Once more the indignant murmur rose, but he scotched it again with a terse movement of his hand. ‘We want no emotion here,’ he reminded them. ‘We are dealing with facts!’
High up, on a tiny ledge, a mother held her baby. ‘Look down,’ she was whispering. ‘You will not see his like again.’ In the whole square, nothing moved; the heads were still, staring with cavernous eyes.
To emphasise his great impartiality, Karfeld once more drew back in the pulpit and, taking all his time, tilted his spectacles a little and examined the pages before him. This done, he hesitated, peered doubtfully downwards at the faces nearest him and deliberated, unsure how far he could expect his flock to follow what he was about to say.
What then was the function of the Germans in this distinguished club? He would put it this way. He would state the formula first and afterwards he would give one or two simple examples of the method by which it could be applied. The function of the Germans in Nato was briefly this: to be docile towards the West and hostile towards the East; to recognise that even among the victorious Allies there were good victors and bad victors …
Again the laughter rose and fell. Der Klaus, they whispered, der Klaus knows how to make a joke; what a club that Nato is. Nato, the Market, it’s all a cheat, it’s all the same; they are applying the same principles to the Market which they applied to Nato. Klaus has told us so and that is why the Germans must stay away from Brussels. It is just another trap, it is encirclement all over again …
‘That’s Lésère,’ de Lisle murmured.
A small, greying man who obscurely reminded Turner of a bus conductor had joined them on the steps and was writing contentedly in his notebook.
‘The French counsellor. Big chum of Karfeld’s.’
About to return his gaze to the scaffold, Turner happened to look into the side street; and thus he saw for the first time the mad, dark, tiny army that waited for the signal.
Directly across the square, assembled in the unlit side street
, the silent concourse of men waited. They carried banners that were not quite black in the twilight and there stood before them, Turner was certain there stood before them, the remnants of a military band. The oblique arclights glinted on a trumpet, caught the laced panels of the drum. At its head stood a solitary figure; his arm, raised like a conductor’s, held them motionless.

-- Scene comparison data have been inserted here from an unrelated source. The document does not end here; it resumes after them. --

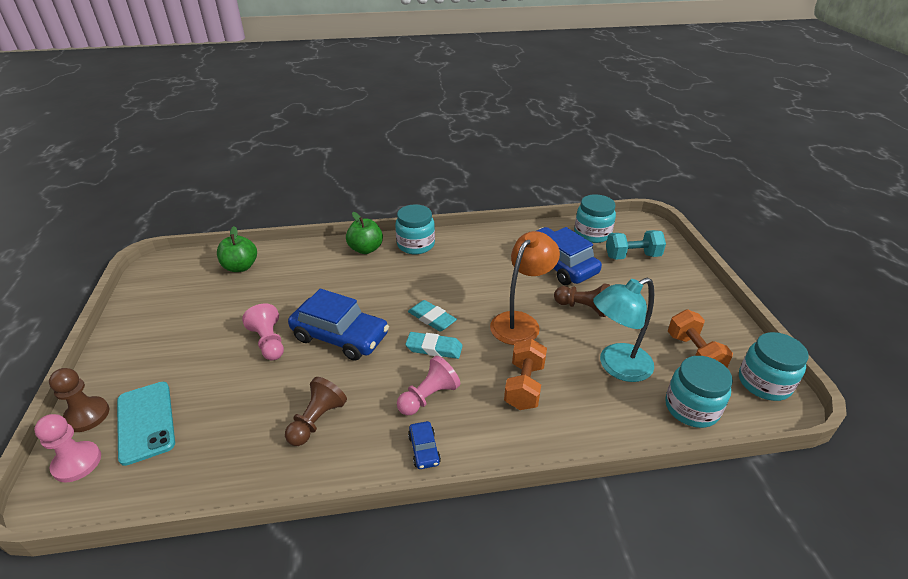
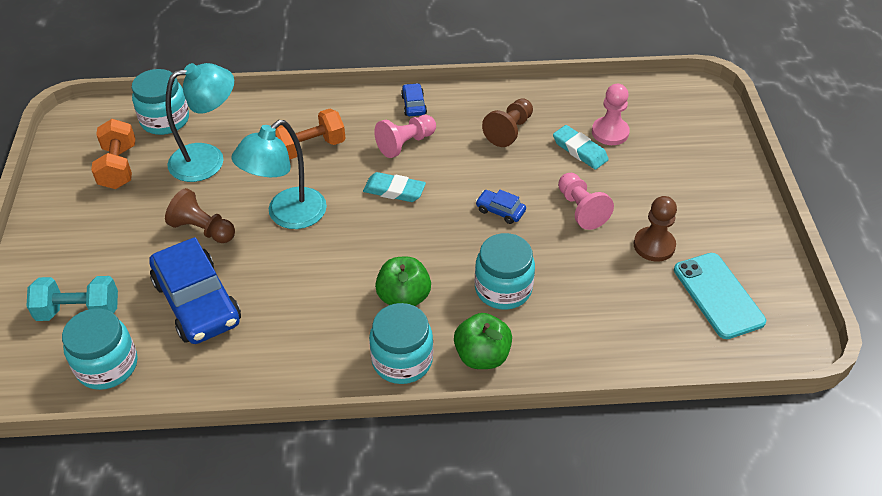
camera: 175 degrees left, 10 degrees up
(77, 463) = (704, 113): pink pawn -> pink pawn (610, 132)
(87, 415) = (726, 147): brown pawn -> brown pawn (654, 245)
(145, 422) = (667, 139): turquoise phone -> turquoise phone (718, 295)
(240, 267) = (666, 330): green apple -> green apple (403, 297)
(340, 336) = (500, 211): blue car -> blue car, size x0.44
(432, 318) = (392, 227): turquoise eraser -> turquoise eraser (579, 150)
(520, 322) = (287, 215): orange lamp -> turquoise lamp
(524, 386) = (310, 147): orange dumbbell -> orange dumbbell turned 45 degrees clockwise
(764, 383) = (76, 136): turquoise jar -> turquoise jar (503, 289)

Again the radio crackled, but the words were drowned in laughter as Karfeld made another joke; a harsh joke, enough to raise their anger, a reference to the decay of England and the person of the monarch. The tone was new and hard: a light blow on their backs, brisker, a purposeful caress, promising the sting to come, tracing like a whip’s end the little vertebrae of their political resentment. So England, with her allies, had re-educated the Germans. And who better qualified? After all, Churchill had let the savages into Berlin; Truman had dropped atom bombs on undefended cities; between them they had made a ruin of Europe: who better qualified, then, to teach the Germans the meaning of civilisation?
In the alley, nothing had stirred. The leader’s arm was still raised before the little band as he waited for the signal to begin the music.

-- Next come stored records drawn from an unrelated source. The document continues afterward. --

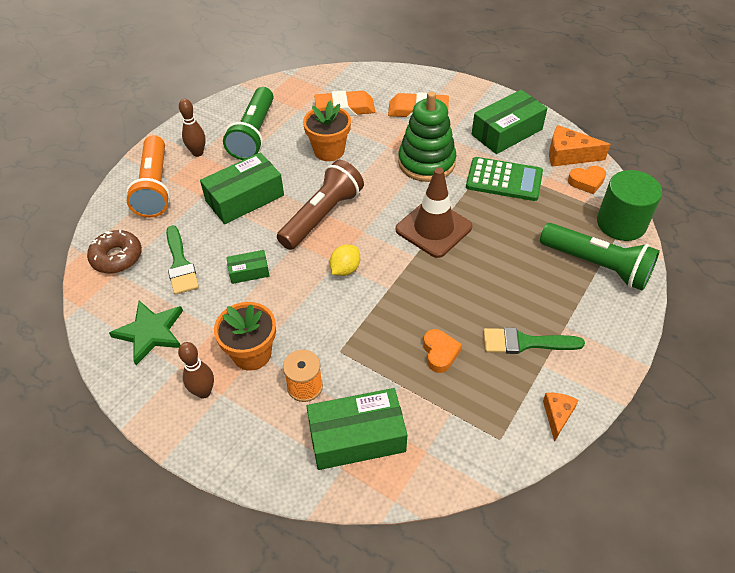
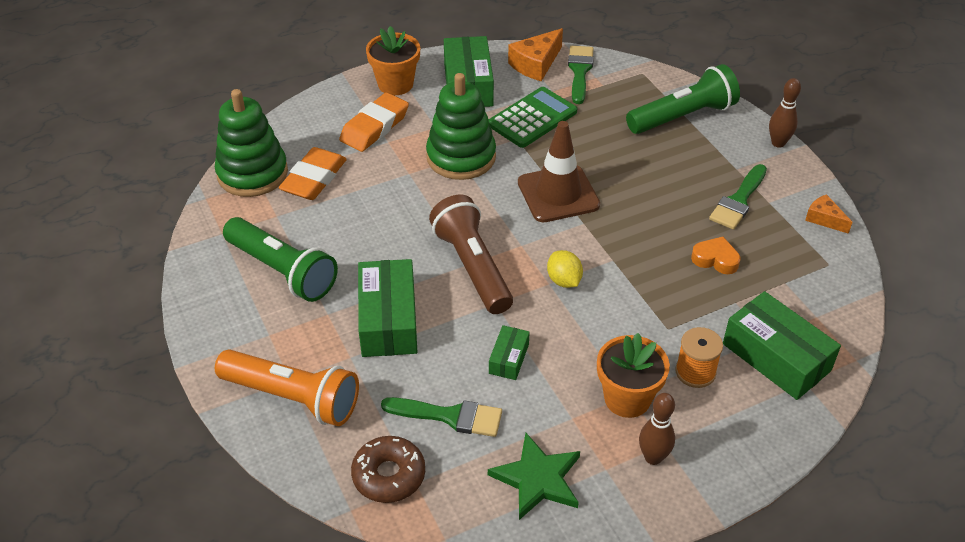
camera: 60 degrees left, 5 degrees down
(198, 153) = (266, 334): brown bowling pin -> brown bowling pin (778, 143)
(327, 82) = (252, 173): none -> green stacking toy
(329, 151) = (374, 220): orange flower pot -> orange flower pot (395, 84)
(357, 437) = (776, 357): green box -> green box turned 60 degrees counterclockwise
(586, 182) = (580, 71): orange heart -> green brush
(621, 223) = (646, 78): green cylinder -> none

‘It’s the Socialists,’ de Lisle breathed. ‘They’re staging a counter-demonstration. Who the devil let them in?’
So the Allies set to work: the Germans must be taught how to behave. It was wrong to kill the Jews, they explained; kill the Communists instead. It was wrong to attack Russia, they explained; but we will protect you if the Russians attack you. It was wrong to fight for your borders, they explained; but we support your claims for the territories of the East.
‘We all know that kind of support!’ Karfeld held out his hands, palms upwards. ‘Here you are, my dear, here you are! You can borrow my umbrella as long as you like; until it rains!’